__GOAL OF THE EXERCISE__. In the listing that follows, the lines starting at the one containing "line: (386, 1351) -> (338, 792), removed" and ending at the one containing "line: (541, 1392) -> (470, 827), removed" are to be returned exactly, both boundary lines included, and no others.

__EXERCISE DATA__.
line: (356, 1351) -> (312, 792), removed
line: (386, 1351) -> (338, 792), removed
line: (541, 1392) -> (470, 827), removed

--

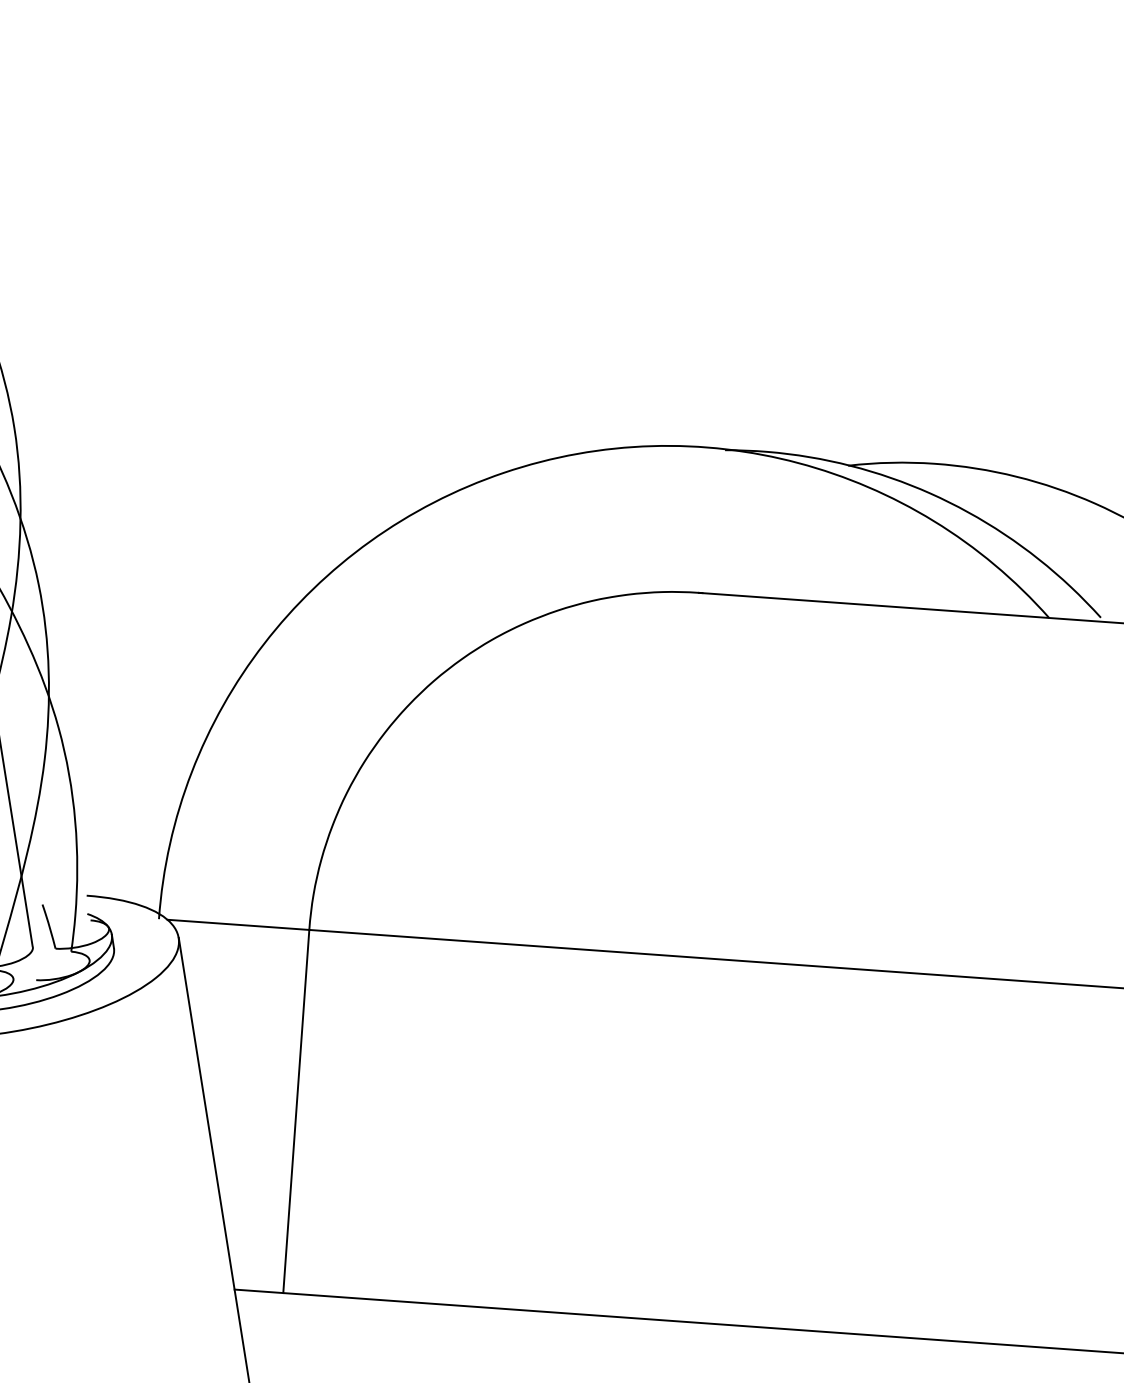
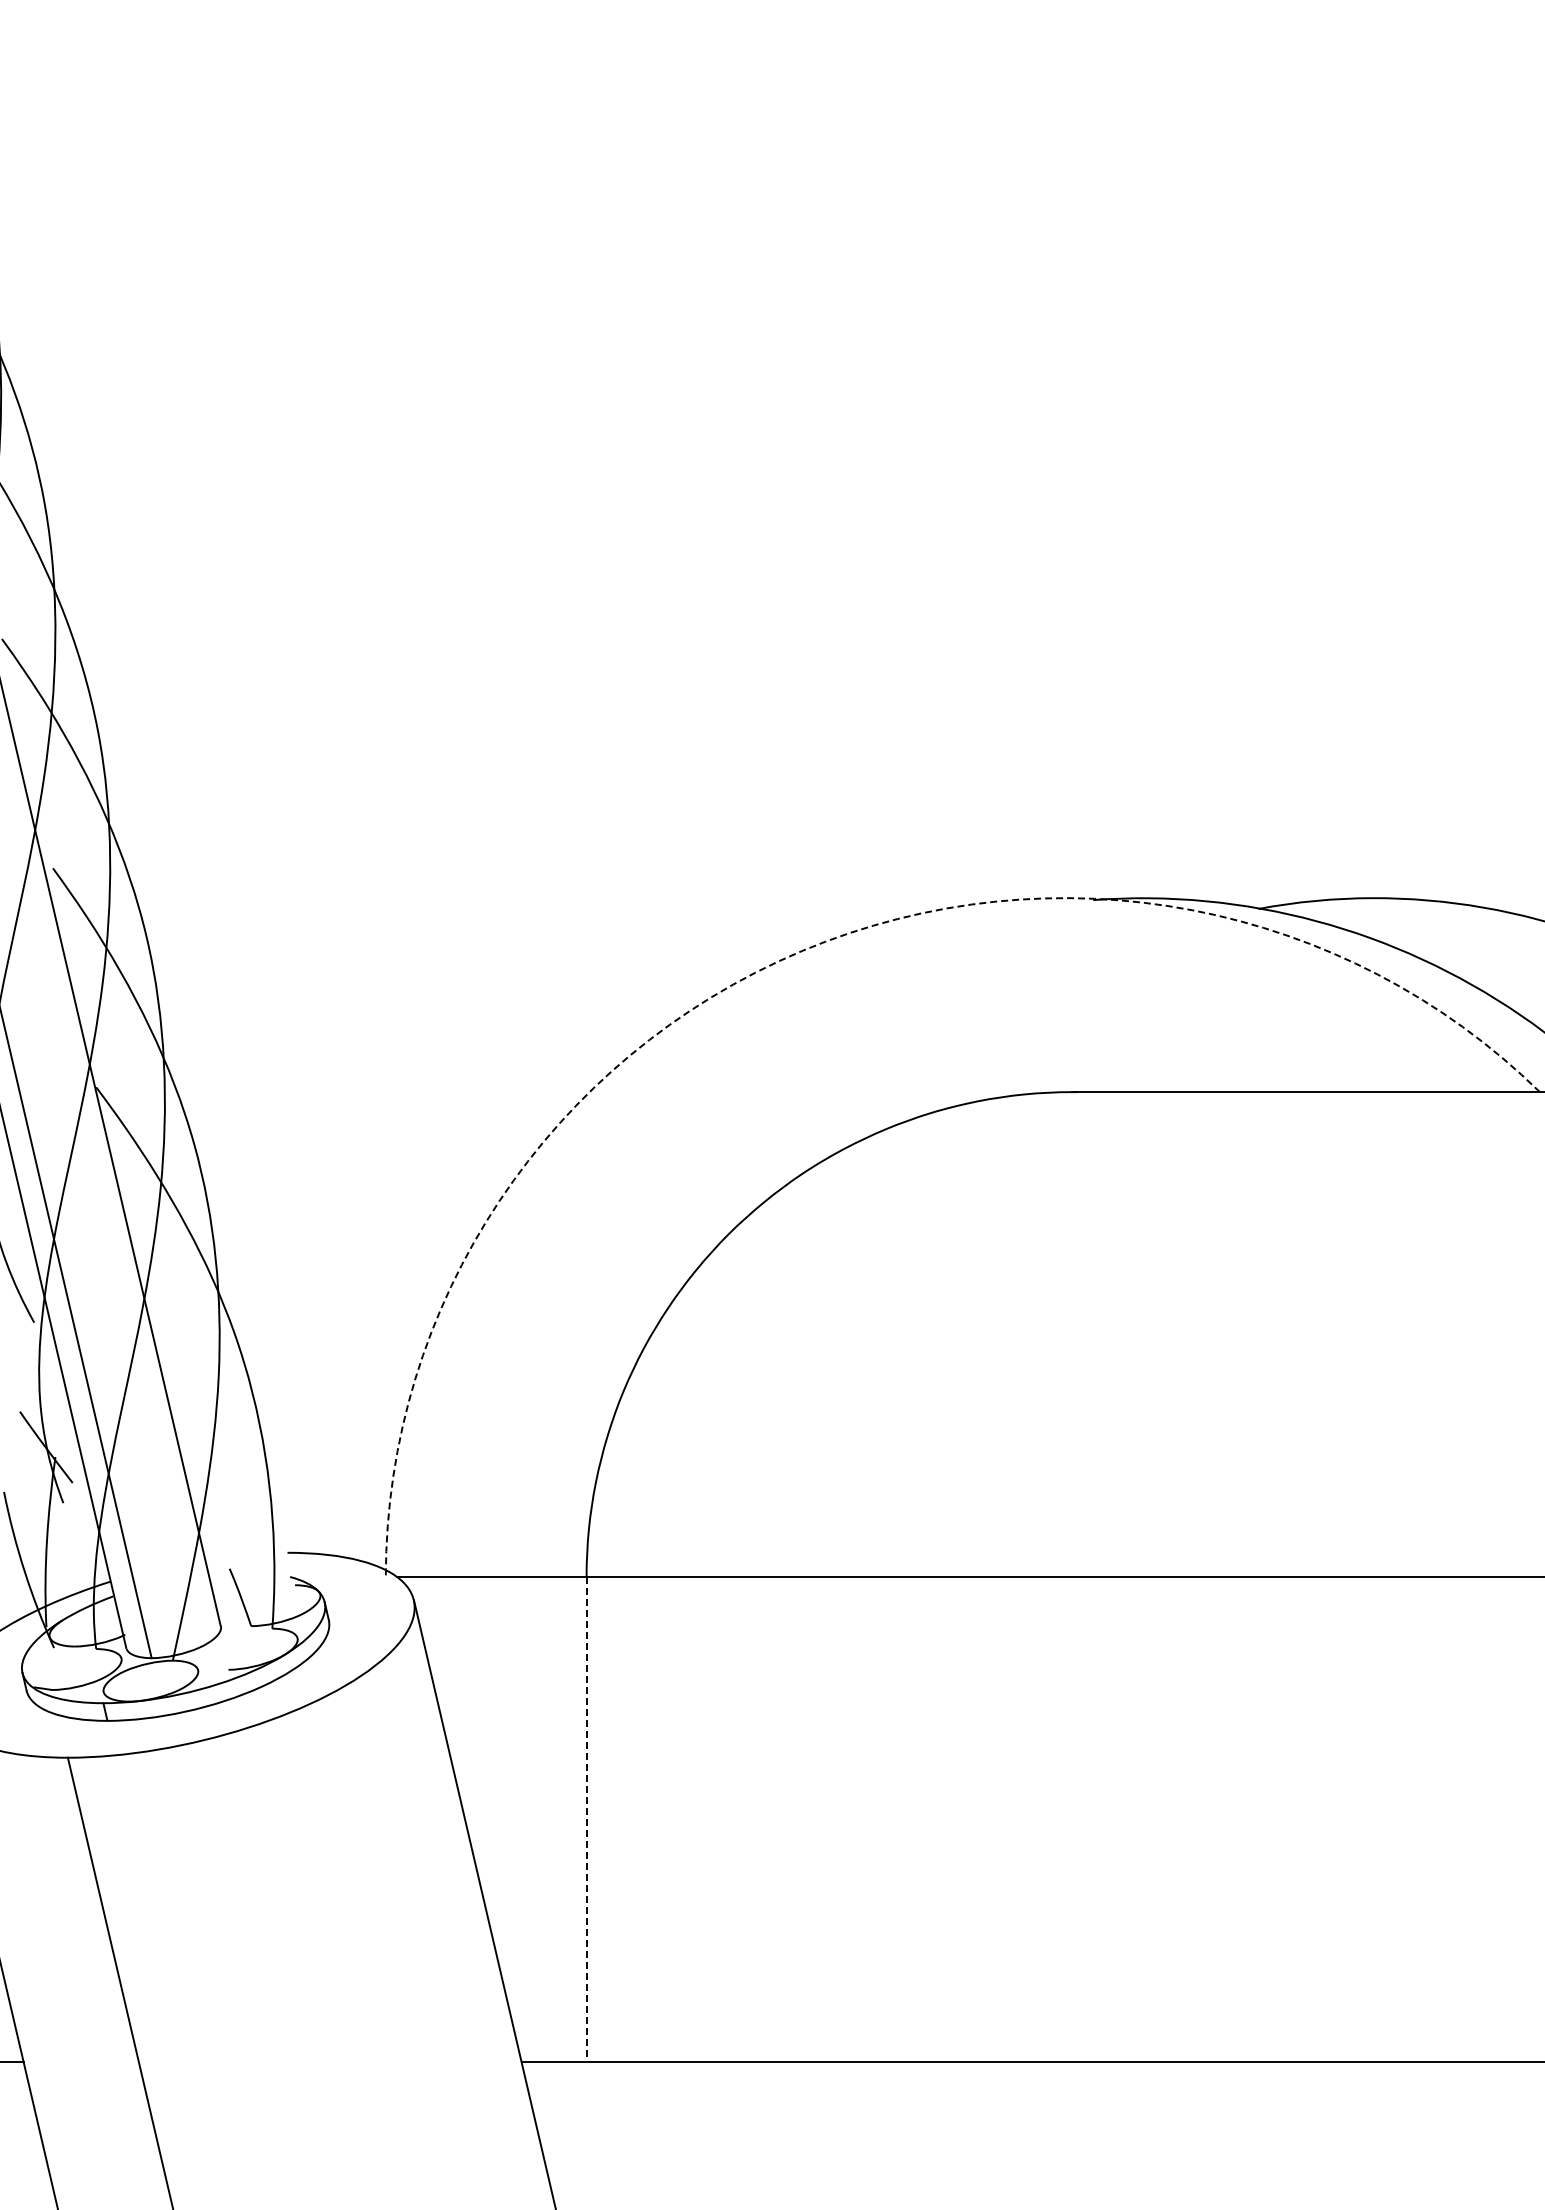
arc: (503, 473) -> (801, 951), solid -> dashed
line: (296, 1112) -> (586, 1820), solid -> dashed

__ANSWER AREA__.
line: (386, 1351) -> (338, 792), removed
line: (541, 1392) -> (470, 827), removed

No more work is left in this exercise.